Post by zug234zwang » Mon Mar 30, 2020 10:40 pm

Thanks to Dann Corbit, Ovyron, and H.G.Muller for these "eye-openers".

This is bizarre. From your responses, I'm forced to question my intuition. I've just started reading the pdf that Dann referenced, so I'll see where this leads.

Normally, I wouldn't push this, but the more bizarre this appears, the more intriguing.

Consider the following scenario. Chess-AI programmer apparently makes no error in setting up the software to initiate Chess-AI. Further, the corresponding hardware works okay both when setting up the Chess-AI and when the Chess-AI is playing games. The Chess-AI plays 100 games against an inferior engine, winning 99 and
losing 1.

The programmer, in consultation with a chess grandmaster, examines the game that the Chess-AI lost and spots the losing move. Then, the programmer and grandmaster examine the position and conclude that there was no rational way that the Chess-AI should have made that move (i.e. probability of winning the game was clearly less after that move).

What you are asked to do
Reproduce the forum post above from "Normally, I wouldn't" up to and including "after that move).".

Entries supplied

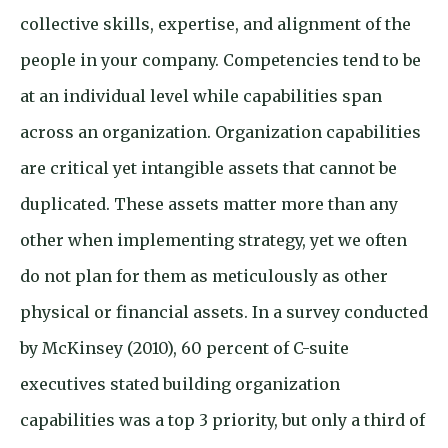
collective skills, expertise, and alignment of the
people in your company. Competencies tend to be
at an individual level while capabilities span
across an organization. Organization capabilities
are critical yet intangible assets that cannot be
duplicated. These assets matter more than any
other when implementing strategy, yet we often
do not plan for them as meticulously as other
physical or financial assets. In a survey conducted
by McKinsey (2010), 60 percent of C-suite
executives stated building organization
capabilities was a top 3 priority, but only a third of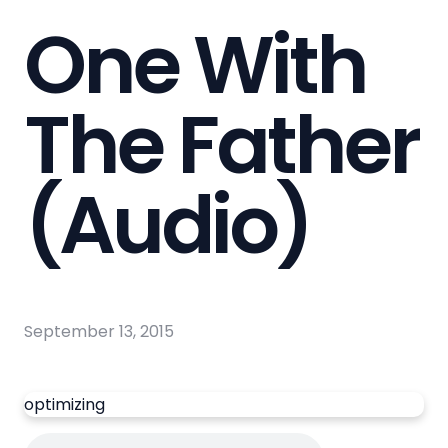
One With
The Father
(Audio)
September 13, 2015
optimizing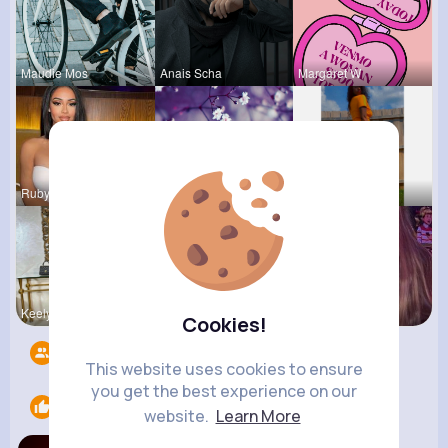
Maudie Mos
Anais Scha
Margaret W
Rubye Runo
Felicita S
Chaya Emme
Keely Corm
Zelma Kert
Ollie Litt
Cookies!
Followers
10
This website uses cookies to ensure
you get the best experience on our
Likes
1
website.
Learn More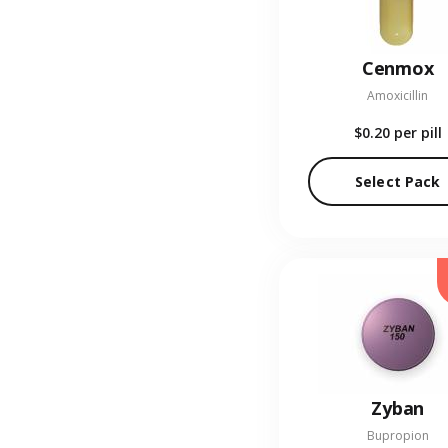
Cenmox
Amoxicillin
$0.20
per pill
Select Pack
Zyban
Bupropion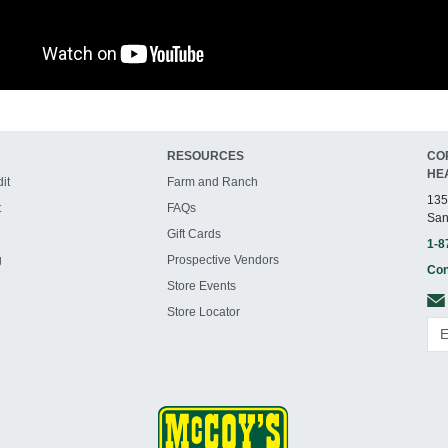
RESOURCES
CO
HE
it
Farm and Ranch
135
t
FAQs
San
Gift Cards
1-8
g
Prospective Vendors
Con
Store Events
Store Locator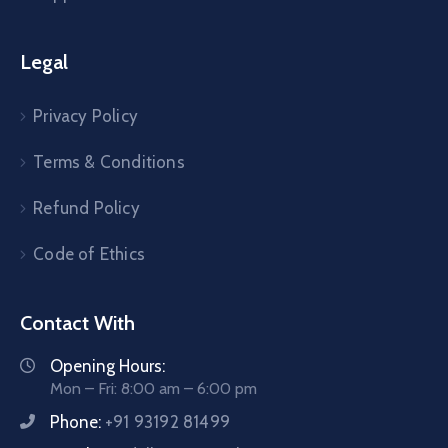
Legal
Privacy Policy
Terms & Conditions
Refund Policy
Code of Ethics
Contact With
Opening Hours:
Mon – Fri: 8:00 am – 6:00 pm
Phone:
+91 93192 81499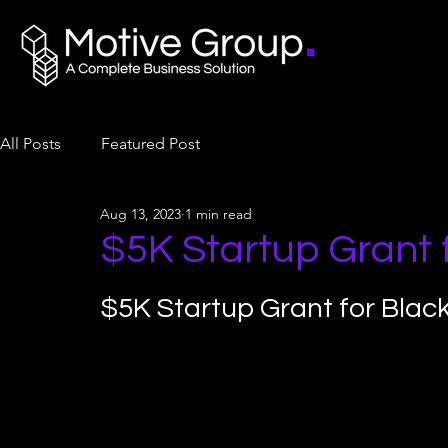
All Posts
Featured Post
Aug 13, 2023
1 min read
$5K Startup Grant
$5K Startup Grant for Bla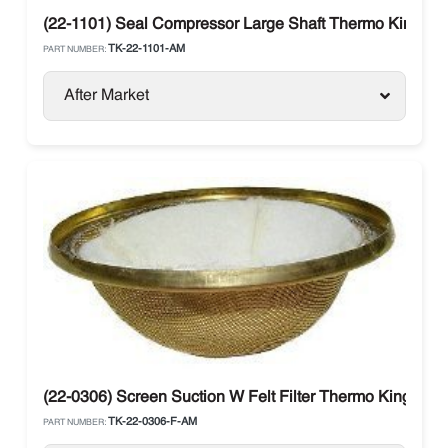
(22-1101) Seal Compressor Large Shaft Thermo King
TK-22-1101-AM
PART NUMBER:
After Market
(22-0306) Screen Suction W Felt Filter Thermo King
TK-22-0306-F-AM
PART NUMBER: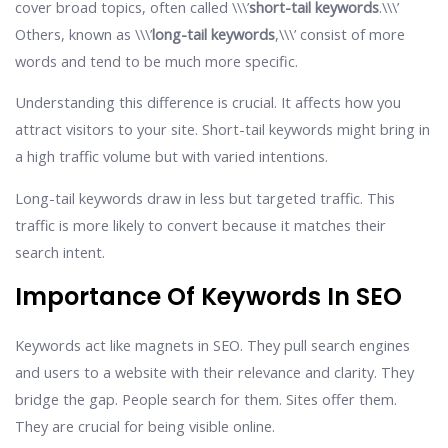
cover broad topics, often called \\\’
short-tail keywords
.\\\’
Others, known as \\\’
long-tail keywords
,\\\’ consist of more
words and tend to be much more specific.
Understanding this difference is crucial. It affects how you
attract visitors to your site. Short-tail keywords might bring in
a high traffic volume but with varied intentions.
Long-tail keywords draw in less but targeted traffic. This
traffic is more likely to convert because it matches their
search intent.
Importance Of Keywords In SEO
Keywords act like magnets in SEO. They pull search engines
and users to a website with their relevance and clarity. They
bridge the gap. People search for them. Sites offer them.
They are crucial for being visible online.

Result of the exercise
Normally, I wouldn't push this, but the more bizarre this appears, the more intriguing.

Consider the following scenario. Chess-AI programmer apparently makes no error in setting up the software to initiate Chess-AI. Further, the corresponding hardware works okay both when setting up the Chess-AI and when the Chess-AI is playing games. The Chess-AI plays 100 games against an inferior engine, winning 99 and
losing 1.

The programmer, in consultation with a chess grandmaster, examines the game that the Chess-AI lost and spots the losing move. Then, the programmer and grandmaster examine the position and conclude that there was no rational way that the Chess-AI should have made that move (i.e. probability of winning the game was clearly less after that move).